AK Parti'den 60 Sayfalık Terörsüz Türkiye Raporu
AK Parti’nin Terörsüz Türkiye süreci kapsamında hazırladığı rapor, Meclis Başkanlığı’na sunuldu.
RAPOR 60 SAYFA VE 15 BAŞLIKTAN OLUYORCumhurbaşkanı Erdoğan’ın eklemeler istediği rapor, son rötuşlarla 53 sayfadan 60 sayfaya çıktı.
PKK terör örgütü mensuplarının entegrasyonu için Ceza Hukuk Sistemi içinde yapılması gerekenlerin öneri olarak sıralandığı raporda, kendini fesheden terör örgütüne yönelik müstakil, özel bir yasal düzenleme yapılmasının doğru olacağı belirtiliyor.
Raporda terör örgütü SDG’nin, Şam yönetimine entegrasyonunu içeren 10 Mart Mutabakatı’na uyması da şart koşuldu. Raporun sonuç kısmında ise PKK’lı teröristlerin rehabilitasyonuna ilişkin vurgular yapıldı.
Rapordan öne çıkan satır başları şöyle:
“-Terör örgütünün silah bırakmasının, kendisini tasfiye ettiğinin, varlığının sona erdirilmesinin devlet tarafından tespit ve teyit edilmesi, sürecin en önemli noktasıdır. Bu an, sadece sahada bir fiil değişikliğinin kaydı değil, aynı zamanda hukuki işlemler için bir başlangıçtır. Bu tespit ve teyit olmadan hiçbir ileri aşamaya geçilmemelidir.
-Tespit ve teyit anı hem ilgili kurumlar hem de hukuk düzeni açısından yeni bir dönemin miladı olarak görülmelidir.
-Örgütün silahlı kapasitesinin ortadan kalktığına, lojistik ağların sürdürülebilir bir tehdit oluşturamayacak ölçüde dağıtıldığına ve silahların sahada tekrar kullanılmasına imkan bırakmayacak biçimde imha edildiğine dair somut tespit ve delillerle ortaya konulmalıdır.
-Yanlış, eksik veya zamansız bir tespit hem toplumun adalet duygusunu sarsma hem de güvenlik risklerini yeniden üretme ihtimali barındırdığından, tespit ve teyit mekanizmasının titizlikle yürütülmesi, sürecin geleceği açısından en kritik güvencelerden biri olacaktır.

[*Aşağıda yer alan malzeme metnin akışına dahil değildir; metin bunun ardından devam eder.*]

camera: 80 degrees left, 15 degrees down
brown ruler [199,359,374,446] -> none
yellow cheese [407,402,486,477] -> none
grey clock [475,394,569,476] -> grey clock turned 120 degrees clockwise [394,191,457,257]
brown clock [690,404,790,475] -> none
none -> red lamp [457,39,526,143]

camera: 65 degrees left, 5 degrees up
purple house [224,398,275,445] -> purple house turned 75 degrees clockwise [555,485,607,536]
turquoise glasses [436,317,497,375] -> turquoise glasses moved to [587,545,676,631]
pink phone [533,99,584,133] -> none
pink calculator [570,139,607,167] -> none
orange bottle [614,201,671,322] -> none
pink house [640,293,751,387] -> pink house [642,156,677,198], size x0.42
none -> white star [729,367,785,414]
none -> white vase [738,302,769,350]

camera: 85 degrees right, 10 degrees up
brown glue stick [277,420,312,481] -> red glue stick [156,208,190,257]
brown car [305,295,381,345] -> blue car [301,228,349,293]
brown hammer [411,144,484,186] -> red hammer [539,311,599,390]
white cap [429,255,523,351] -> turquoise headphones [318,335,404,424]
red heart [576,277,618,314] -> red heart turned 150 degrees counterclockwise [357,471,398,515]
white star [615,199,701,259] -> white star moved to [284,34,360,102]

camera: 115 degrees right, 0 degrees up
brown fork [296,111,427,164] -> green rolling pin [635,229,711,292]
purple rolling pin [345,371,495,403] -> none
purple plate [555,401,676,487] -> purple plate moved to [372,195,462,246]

-Türkiye için Terörsüz Türkiye hedefi, doğal olarak Terörsüz Bölge perspektifi ile birlikte ele alınmakta; ülke sınırları ile sınırlı bir güvenlik okumasının yeterli olmayacağı açık biçimde görülmektedir.
-Sınırın bir tarafında terör örgütüyle etkin mücadele yürütülürken, diğer tarafında aynı örgütün farklı isimler, farklı görünüşler altında meşruiyet devşirme çabaları içine girmesi Türkiye açısından kabul edilemez bir çelişki doğurmaktadır. Bu nedenle Türkiye, sınırın her iki tarafında da terör tehdidinin kaynağında bertaraf edilmesini esas alan bütüncül bir güvenlik yaklaşımı benimsemektedir.
-Türkiye’nin bu çerçevedeki temel ilkesi açıktır: Suriye ve Irak sahasında, Türkiye’nin güvenliğini tehdit eden hiçbir terör yapılanmasının yaşamasına ve genişlemesine asla müsaade edilmeyecektir.
-PKK’nın bölgedeki ve Suriye’deki bütün unsurlarının, örgütün bileşen ve uzantıları oldukları gerçeğinden hareketle, tasfiyesi ve Şam yönetimi ile imzaladıkları 10 Mart Mutabakatı’nın gereğini bir an evvel yerine getirmeleridir.
-İsrail’in Suriye üzerindeki politikaları; Suriye’yi parçalama, istikrarsızlaştırma ve terör unsurları üzerinden vekalet mücadelesi yürütme girişimlerine Türkiye’nin göz yumması yahut kayıtsız kalması düşünülemez.”